Görev Listesi -
1. Kentsel dönüşüm metnine göre şu soruları yanıtlayın:
(a) Kentsel dönüşüm Türkiye coğrafyasının yüzde kaçını ilgilendiriyor?
(b) Bu konu hangi ruhla ele alınmalı?
(c) Hangi mimari yerine hangisinin uygulanması gerekiyor?
2. Kentsel dönüşüm metnini son cümlesinden sonra devam ettirin.

Metin Bloğu -
*****

Kentsel dönüşüm neden önemli ve âcil
Deprem ve sağlıksız yapılaşma nedeniyle, Türkiye coğrafyasının yüzde 66’sını Türkiye nüfusunun yüzde 71’ini ilgilendiren kentsel dönüşüm, ülkemizin en önemli sorunlarının başında gelmektedir. Kentsel dönüşüm, maalesef hâlâ vatandaşa da tam olarak anlatılmış değil.
Toplum, ‘Kentsel Dönüşüm’ uygulamalarına yeterince güven duymuyor. Bu sorunların giderilmesi ve ihtiyaçlara cevap veren stratejilerin geliştirilebilmesinde ‘Kentsel Dönüşüm’ sürecinde rol alan bütün aktörlere, tüm kamu kurum ve kuruluşlarına, sivil toplum örgütlerine, meslek odalarına, belediyelere, siyasi partilere büyük sorumluluk düşmekte olup, bu konunun milli bir seferberlik ruhu ile ele alınması gerekiyor.
Kentsel dönüşüm, sadece bina düzeyinde bir dönüşümden ziyade, yaşam kalitesini arttıran, kaynakları etkin kullanan ve uzlaşmacı bir anlayışla planlama olmalıdır.
Yapılacak olan kentsel dönüşüm çalışmalarında, yer altı ve yerüstü zenginliklerinin ve tarihi eserlerin korunması, beşeri ilişkilerin güçlendirilmesi, çarpık kentleşmeden planlı kentleşmeye geçilmesi, dikey mimariden ziyade yatay mimarinin uygulanması, Türk mimari karakterinin yerleştirilmesi ve yöresel mimarinin korunması, mahalle kültürünün yeniden kazanılması, gerekli sosyal donatı alanlarının ulaşım güzergahlarının çözülmesi, akıllı şehir, yenilenebilir enerji ve sıfır atık sistemine uyum sağlanması gerekmektedir.

*****

Kayıtlı Veriler -
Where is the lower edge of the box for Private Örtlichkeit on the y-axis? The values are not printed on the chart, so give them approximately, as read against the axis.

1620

*****

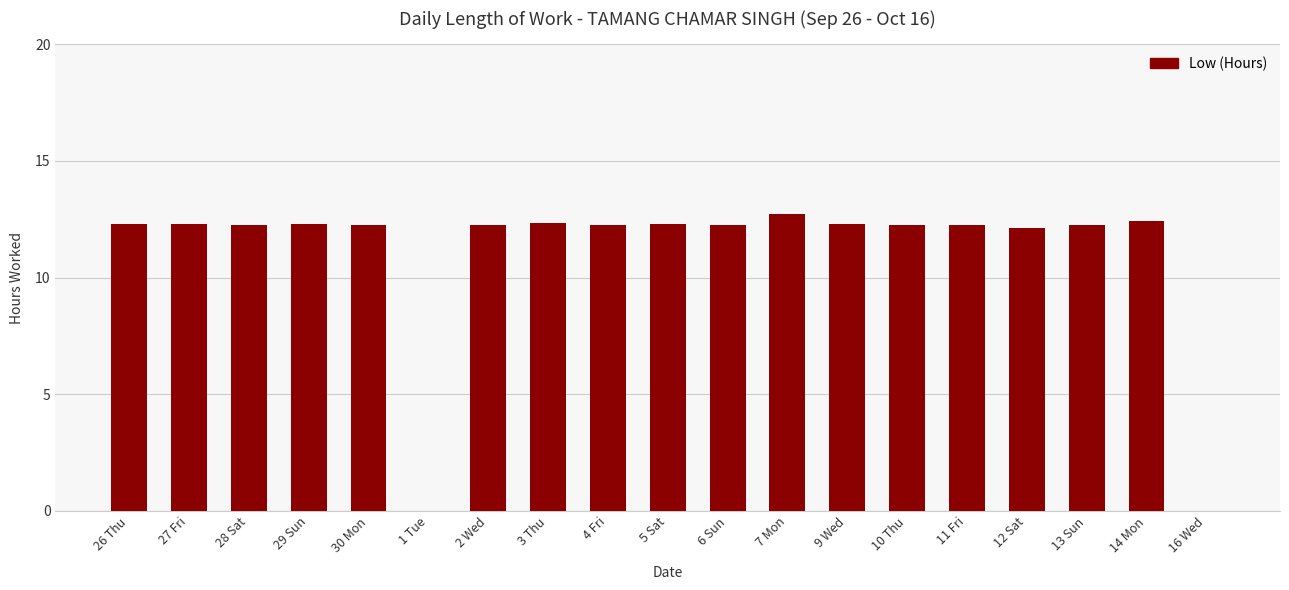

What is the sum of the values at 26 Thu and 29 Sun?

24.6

*****

Sıralı Yanıtlar -
1.
(a) Yüzde 66'sını.
(b) Milli bir seferberlik ruhu ile.
(c) Dikey mimari yerine yatay mimari.

2.
Yenileme, süreçleri şeffaf olmalı, karar süreçleri ilgili toplum kesimleriyle paylaşılmalı, sürecin tamamında projeden etkilenen toplum kesimlerinin bilgiye kolayca erişebilme olanağı yaratılmalıdır. Dönüşüm projelerinden etkilenen tüm kesimlere, ayrımsız biçimde, projenin başlanmasından sonuçlanmasına dek güvenli ve sağlıklı yaşam olanaklarına sahip geçici iskan imkanları artırılmalıdır.
Kentsel Dönüşüm yasası mutlaka günün şartlarına göre revize edilmeli, belirlenen ve yaşanan aksaklıklar giderilmeli; vatandaşın katılımı sağlanmalıdır. Gerekli hukuksal düzenlemeler yapıldıktan ve birtakım bürokratik işlemler azaltıldıktan sonra, yeni finansman modelleriyle sektör öncüleri daha fazla aktif olacaktır.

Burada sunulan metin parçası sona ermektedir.